**Data to use**
──────

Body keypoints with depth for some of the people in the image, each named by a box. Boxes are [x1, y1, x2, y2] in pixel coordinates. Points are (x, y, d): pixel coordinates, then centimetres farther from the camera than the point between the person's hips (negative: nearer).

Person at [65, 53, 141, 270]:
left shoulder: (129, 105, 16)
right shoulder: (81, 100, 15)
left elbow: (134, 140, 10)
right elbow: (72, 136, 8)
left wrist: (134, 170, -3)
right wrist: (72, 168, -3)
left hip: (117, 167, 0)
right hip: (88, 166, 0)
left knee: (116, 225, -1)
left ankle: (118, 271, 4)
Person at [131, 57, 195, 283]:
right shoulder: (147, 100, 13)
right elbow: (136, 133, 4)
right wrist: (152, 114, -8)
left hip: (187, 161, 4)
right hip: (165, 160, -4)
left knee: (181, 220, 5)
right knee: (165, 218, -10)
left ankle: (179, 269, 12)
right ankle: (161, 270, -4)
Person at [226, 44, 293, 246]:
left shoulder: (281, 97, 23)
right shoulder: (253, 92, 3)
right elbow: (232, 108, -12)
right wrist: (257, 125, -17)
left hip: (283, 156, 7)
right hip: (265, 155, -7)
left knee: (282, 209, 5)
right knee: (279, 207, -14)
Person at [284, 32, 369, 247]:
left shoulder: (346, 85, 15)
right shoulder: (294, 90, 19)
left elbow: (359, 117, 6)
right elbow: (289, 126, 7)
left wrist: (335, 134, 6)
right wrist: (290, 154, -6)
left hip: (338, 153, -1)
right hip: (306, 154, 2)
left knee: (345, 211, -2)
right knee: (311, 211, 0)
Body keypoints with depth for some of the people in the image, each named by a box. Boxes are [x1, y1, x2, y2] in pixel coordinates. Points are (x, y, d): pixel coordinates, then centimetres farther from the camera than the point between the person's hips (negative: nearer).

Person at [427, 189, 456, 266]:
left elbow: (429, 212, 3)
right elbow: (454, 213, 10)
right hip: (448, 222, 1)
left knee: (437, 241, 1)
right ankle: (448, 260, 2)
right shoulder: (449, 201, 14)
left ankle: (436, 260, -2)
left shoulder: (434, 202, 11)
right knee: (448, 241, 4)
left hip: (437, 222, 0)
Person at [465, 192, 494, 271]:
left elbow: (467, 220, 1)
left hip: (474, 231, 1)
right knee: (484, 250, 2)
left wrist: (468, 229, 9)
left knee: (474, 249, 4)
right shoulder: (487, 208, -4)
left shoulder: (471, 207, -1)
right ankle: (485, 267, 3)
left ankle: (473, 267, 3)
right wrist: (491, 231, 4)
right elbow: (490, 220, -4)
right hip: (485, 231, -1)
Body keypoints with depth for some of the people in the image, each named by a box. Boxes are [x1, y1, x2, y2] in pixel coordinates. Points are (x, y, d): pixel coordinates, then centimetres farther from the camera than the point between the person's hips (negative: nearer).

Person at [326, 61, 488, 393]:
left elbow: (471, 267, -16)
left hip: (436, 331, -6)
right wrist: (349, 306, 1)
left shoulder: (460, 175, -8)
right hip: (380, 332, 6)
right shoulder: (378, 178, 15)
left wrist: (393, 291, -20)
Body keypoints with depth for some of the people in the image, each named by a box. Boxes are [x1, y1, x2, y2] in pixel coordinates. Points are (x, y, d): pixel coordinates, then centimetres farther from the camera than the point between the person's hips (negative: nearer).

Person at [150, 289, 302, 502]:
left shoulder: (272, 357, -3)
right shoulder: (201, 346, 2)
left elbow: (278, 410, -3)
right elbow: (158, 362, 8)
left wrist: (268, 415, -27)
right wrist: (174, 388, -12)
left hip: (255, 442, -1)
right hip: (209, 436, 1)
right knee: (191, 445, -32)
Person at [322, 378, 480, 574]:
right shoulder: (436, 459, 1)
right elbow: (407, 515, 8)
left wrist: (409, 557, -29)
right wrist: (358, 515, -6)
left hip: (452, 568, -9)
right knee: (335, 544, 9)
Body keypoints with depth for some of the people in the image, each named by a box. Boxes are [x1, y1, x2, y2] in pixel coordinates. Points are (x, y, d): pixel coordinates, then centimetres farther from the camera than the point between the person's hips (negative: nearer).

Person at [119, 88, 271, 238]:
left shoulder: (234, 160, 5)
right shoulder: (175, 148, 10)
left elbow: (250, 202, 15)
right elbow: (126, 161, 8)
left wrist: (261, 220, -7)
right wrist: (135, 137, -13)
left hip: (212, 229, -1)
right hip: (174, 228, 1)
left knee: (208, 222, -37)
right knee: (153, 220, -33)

──────

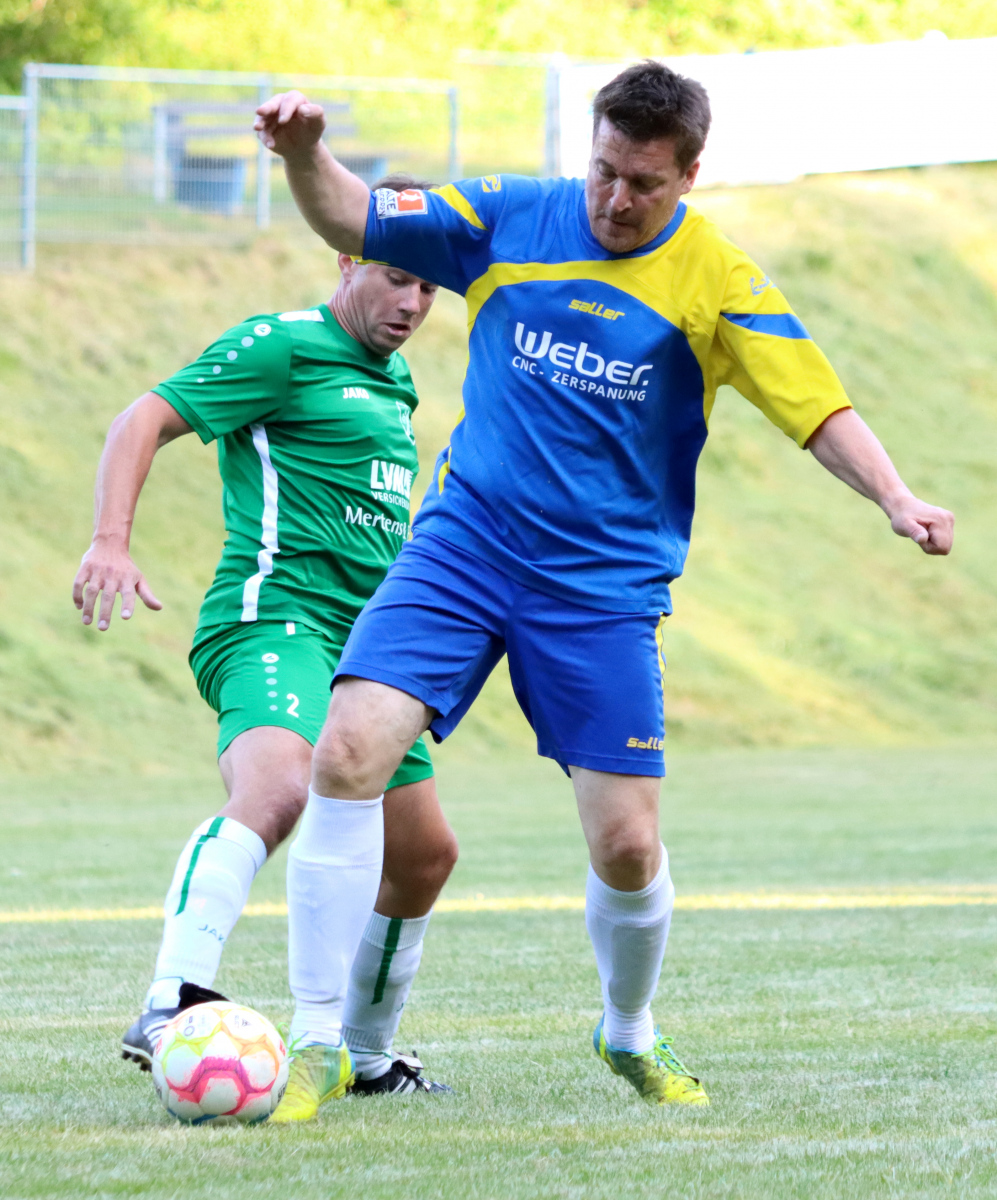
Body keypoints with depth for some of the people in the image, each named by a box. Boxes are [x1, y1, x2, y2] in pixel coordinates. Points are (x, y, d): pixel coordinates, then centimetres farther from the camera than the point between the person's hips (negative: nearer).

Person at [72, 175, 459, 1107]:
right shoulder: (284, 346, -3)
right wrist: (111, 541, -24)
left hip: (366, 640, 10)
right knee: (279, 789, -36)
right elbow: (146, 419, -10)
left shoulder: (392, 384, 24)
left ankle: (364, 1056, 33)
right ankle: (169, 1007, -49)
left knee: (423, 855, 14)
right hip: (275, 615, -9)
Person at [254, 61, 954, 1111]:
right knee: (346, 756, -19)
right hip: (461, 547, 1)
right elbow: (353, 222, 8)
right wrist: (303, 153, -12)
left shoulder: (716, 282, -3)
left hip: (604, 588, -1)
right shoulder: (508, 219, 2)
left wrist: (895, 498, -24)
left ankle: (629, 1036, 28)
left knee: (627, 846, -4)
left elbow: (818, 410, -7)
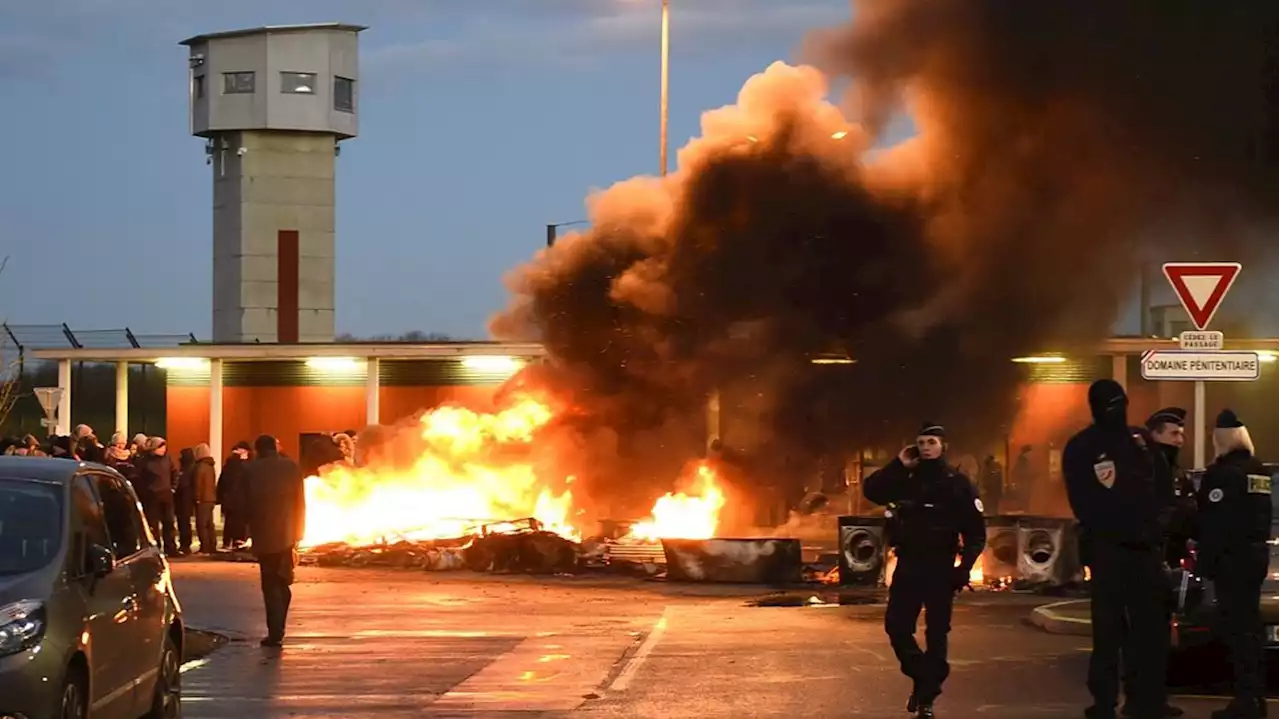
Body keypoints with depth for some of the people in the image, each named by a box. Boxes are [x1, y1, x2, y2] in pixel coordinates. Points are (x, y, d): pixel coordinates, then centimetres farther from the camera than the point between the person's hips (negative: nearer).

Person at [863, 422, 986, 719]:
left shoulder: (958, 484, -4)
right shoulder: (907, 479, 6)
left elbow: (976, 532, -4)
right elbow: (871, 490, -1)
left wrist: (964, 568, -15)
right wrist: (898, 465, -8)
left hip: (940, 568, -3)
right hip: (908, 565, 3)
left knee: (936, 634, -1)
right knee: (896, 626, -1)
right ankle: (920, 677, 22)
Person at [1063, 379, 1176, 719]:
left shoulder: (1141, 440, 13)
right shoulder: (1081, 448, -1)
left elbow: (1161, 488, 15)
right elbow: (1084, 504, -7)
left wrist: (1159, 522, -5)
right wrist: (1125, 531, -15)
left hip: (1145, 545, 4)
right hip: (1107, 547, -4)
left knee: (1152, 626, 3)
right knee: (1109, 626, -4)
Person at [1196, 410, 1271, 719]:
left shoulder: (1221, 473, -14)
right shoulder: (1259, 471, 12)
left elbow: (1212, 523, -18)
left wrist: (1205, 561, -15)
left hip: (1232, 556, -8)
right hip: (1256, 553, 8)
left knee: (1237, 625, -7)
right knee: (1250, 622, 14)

──────

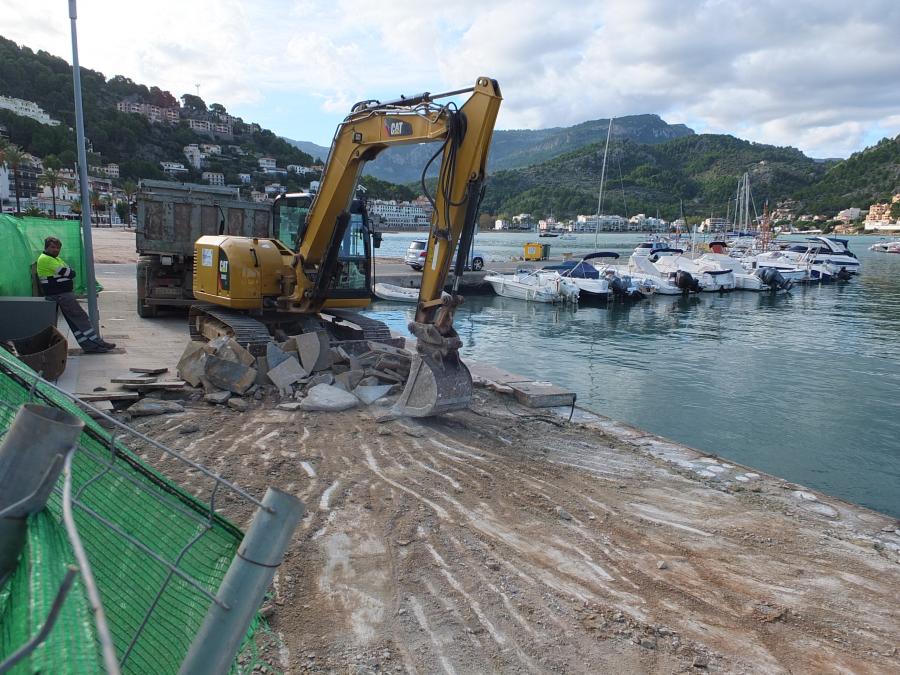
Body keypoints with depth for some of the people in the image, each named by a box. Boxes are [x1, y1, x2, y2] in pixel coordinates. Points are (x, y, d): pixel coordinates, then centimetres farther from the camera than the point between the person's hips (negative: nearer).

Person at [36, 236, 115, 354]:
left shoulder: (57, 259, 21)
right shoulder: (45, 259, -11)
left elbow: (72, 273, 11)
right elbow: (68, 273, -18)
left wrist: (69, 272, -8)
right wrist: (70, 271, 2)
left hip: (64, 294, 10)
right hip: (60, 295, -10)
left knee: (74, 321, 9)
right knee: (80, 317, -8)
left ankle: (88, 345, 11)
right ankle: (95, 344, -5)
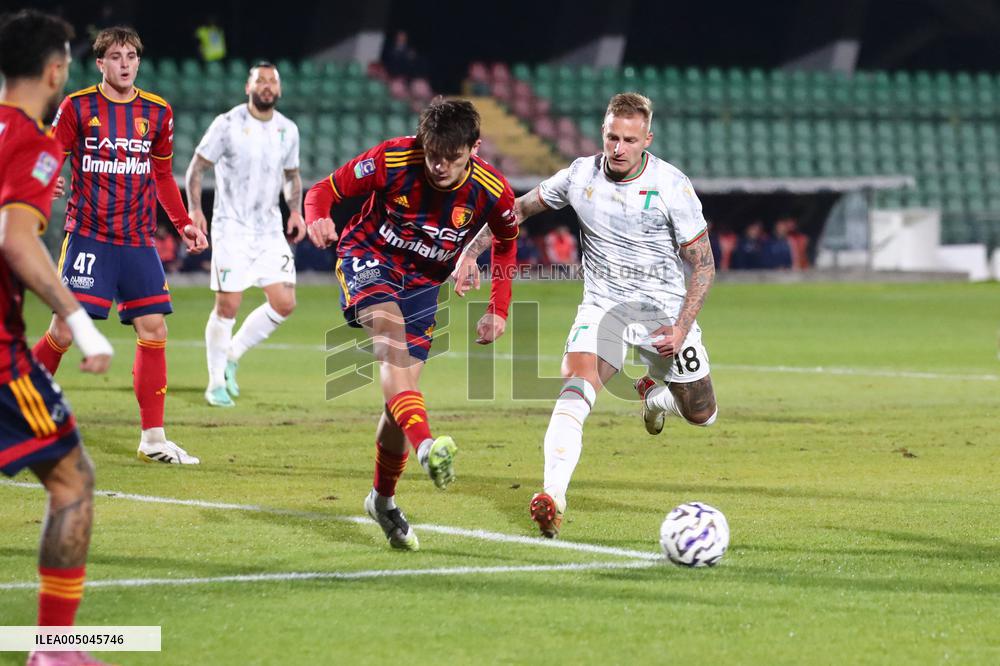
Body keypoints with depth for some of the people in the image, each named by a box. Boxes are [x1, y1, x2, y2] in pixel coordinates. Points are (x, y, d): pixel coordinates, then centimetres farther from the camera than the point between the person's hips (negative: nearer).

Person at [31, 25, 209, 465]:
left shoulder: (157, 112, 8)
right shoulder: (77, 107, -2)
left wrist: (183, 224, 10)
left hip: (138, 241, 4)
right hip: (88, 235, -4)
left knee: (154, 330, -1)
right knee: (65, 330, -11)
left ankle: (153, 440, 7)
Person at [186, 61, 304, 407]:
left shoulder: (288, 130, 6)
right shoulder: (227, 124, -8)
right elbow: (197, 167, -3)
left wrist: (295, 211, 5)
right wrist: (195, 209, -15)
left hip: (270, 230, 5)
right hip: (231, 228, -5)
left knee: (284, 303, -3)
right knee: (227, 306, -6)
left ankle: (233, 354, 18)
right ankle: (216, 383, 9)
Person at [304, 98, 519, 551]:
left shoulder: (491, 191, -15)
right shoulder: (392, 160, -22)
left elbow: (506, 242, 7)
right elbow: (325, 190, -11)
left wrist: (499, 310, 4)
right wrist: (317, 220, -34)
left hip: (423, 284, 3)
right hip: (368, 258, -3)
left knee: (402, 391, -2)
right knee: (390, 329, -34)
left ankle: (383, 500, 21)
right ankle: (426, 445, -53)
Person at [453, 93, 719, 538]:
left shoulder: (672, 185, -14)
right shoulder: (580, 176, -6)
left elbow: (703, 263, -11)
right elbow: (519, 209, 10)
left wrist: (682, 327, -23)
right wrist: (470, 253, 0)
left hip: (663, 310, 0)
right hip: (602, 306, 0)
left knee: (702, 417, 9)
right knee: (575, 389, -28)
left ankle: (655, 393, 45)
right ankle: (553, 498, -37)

──────

**Your assignment**
Reproduce, character for character, only the lines of the preceding data that start at the line with "right wrist: (290, 154, -6)" and end at the line with "left ankle: (436, 260, -2)", both included.

**Exercise result**
right wrist: (290, 154, -6)
left hip: (338, 153, -1)
right hip: (306, 154, 2)
left knee: (345, 211, -2)
right knee: (311, 211, 0)
Body keypoints with depth for some of the people in the image, each named by a box. Boxes are [x1, y1, x2, y2] in pixel coordinates. Points are (x, y, d): pixel coordinates, then centimetres farther from the camera than the point between the person's hips (negative: nearer).

Person at [427, 189, 456, 266]:
left elbow: (429, 212, 3)
right elbow: (454, 213, 10)
right hip: (448, 222, 1)
left knee: (437, 241, 1)
right ankle: (448, 260, 2)
right shoulder: (449, 201, 14)
left ankle: (436, 260, -2)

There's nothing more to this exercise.